Weiss und Ott stehen im Fokus des Spionageskandals rund um Ex-Wirecard-Chef Marsalek. Dieser ist laut Recherchen mehrerer Medien bereits 2013 in den Dunstkreis der russischen Geheimdienste gelangt. Er soll angefangen haben, ein europaweit tätiges Spionagenetzwerk für Russland zu leiten. Teil davon sollen auch Weiss und Ott gewesen sein: Marsalek soll im Auftrag des russischen Geheimdiensts Anfragen an Weiss gestellt haben, Ott soll für Weiss dann die Geheiminfos in Österreich beschafft haben. Am Donnerstag berichtete der „Falter“über neue Vorwürfe in der Causa (siehe Seite 2).
Fest steht : Weiss hatte Marsalek 2015 kennengelernt, 2016 ging er in einen langen Krankenstand, 2017 schied er aus dem BVT aus. Er war als Abteilungsleiter der Vorgesetze von Ott, dem seit 2017 vorgeworfen wird, für Russland spioniert zu haben. Spätestens 2018 begann Weiss, offiziell für Marsalek als „Berater“für Wirecard zu arbeiten. Nachdem Vorwürfe der Russland-Spionage gegen Weiss bekannt geworden sind, hat er sich nach Dubai abgesetzt und ist für die heimischen Behörden seither nicht mehr greifbar.
Drei Belastungszeugen
Neben dem Konvolut stützte die WKStA die Razzia auf drei Belastungszeugen. Darunter sind Weiss und ein BVT-Techniker. Auch bei dem Techniker ergibt sich eine mögliche Tangente nach Russland und zu Marsalek. Bei ihm landeten jene Handys, die hohen Beamten des Innenministeriums bei einem Kanuausflug 2017 ins Wasser gefallen waren. Der Techniker sollte die Geräte reparieren. Er soll das aber nicht gemacht haben, sondern die Daten bzw. Handys an Ott weitergegeben haben. Laut den neu bekannt gewordenen Vorwürfen gegen Ott soll dieser die Daten dann im Auftrag von Weiss und Marsalek russischen Agenten in Wien gegeben haben.
Die dritte Belastungszeugin war die Frau eines Diplomaten. Und auch hier gibt es eine mutmaßliche Spur nach Russland und zu Marsalek: Dem Diplomaten wird vorgeworfen, die Formel des russischen Kampfstoffs Nowitschok an Marsalek verraten zu haben. Er wurde suspendiert, der Diplomat dementiert die Vorwürfe. Zuletzt erklärte im „Kurier“ein Sicherheitsberater, dass rund um die Nowitschok-Formel „zu viele Leute in Österreich Zugang zu dieser Akte gehabt“hätten: Ott hätte die Formel jedenfalls auch gehabt.

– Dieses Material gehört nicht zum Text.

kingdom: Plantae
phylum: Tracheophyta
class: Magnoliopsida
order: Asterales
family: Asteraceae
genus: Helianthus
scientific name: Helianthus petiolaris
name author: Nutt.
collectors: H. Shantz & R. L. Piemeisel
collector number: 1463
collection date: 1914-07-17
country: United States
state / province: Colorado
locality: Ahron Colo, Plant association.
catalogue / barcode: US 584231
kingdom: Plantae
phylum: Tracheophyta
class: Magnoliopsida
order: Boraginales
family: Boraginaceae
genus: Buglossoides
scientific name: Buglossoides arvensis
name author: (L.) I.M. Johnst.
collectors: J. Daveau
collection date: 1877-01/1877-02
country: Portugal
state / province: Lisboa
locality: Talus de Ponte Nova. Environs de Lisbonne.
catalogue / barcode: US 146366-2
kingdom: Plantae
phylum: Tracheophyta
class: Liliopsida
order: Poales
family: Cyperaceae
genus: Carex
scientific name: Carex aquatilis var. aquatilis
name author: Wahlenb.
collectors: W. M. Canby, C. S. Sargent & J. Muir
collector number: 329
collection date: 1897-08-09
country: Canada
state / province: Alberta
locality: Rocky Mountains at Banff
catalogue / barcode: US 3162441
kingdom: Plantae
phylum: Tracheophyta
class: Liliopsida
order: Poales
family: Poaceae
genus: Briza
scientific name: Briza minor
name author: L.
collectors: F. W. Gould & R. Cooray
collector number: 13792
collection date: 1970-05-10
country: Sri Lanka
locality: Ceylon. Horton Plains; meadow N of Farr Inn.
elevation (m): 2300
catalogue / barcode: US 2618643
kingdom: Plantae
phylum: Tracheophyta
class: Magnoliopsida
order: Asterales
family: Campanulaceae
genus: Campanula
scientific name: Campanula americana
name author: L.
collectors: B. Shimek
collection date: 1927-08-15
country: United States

Alle drei Zeugen galten als eng mit Ott verbunden. Ott hatte im Zuge der Razzia auch im Hintergrund mitgewirkt. So versuchte er auch, die WKStA mit weiteren Belastungszeugen zu versorgen.
Verbindungen zu Marsalek
Es sei erstaunlich, dass bei all diesen Belastungszeugen Verbindungen zu Marsalek und russischen Geheimdiensten im Raum stehen und all diese Zeugen rund um die BVT-Razzia miteinander im Kontakt gestanden wären, sagt Riegler. Die internationale Dimension der Causa werde immer offensichtlicher. Im Rückblick könne man meinen, dass „das fast generalstabsmäßig“koordiniert wurde: „Das wirkt wie eine regelrechte Destabilisierungskampagne gegen Österreich.“
Die Razzia beschädigte Österreichs Verfassungsschutz schwer. Das BVT hatte schon vorher nicht das beste Ansehen im Kreis der Nachrichtendienste genossen, nun war das Vertrauen der ausländischen Partner vollends verspielt. Vor allem auch, weil befürchtet wurde, dass Daten im Zuge der Razzia ihren Weg in den Kreml finden könnten.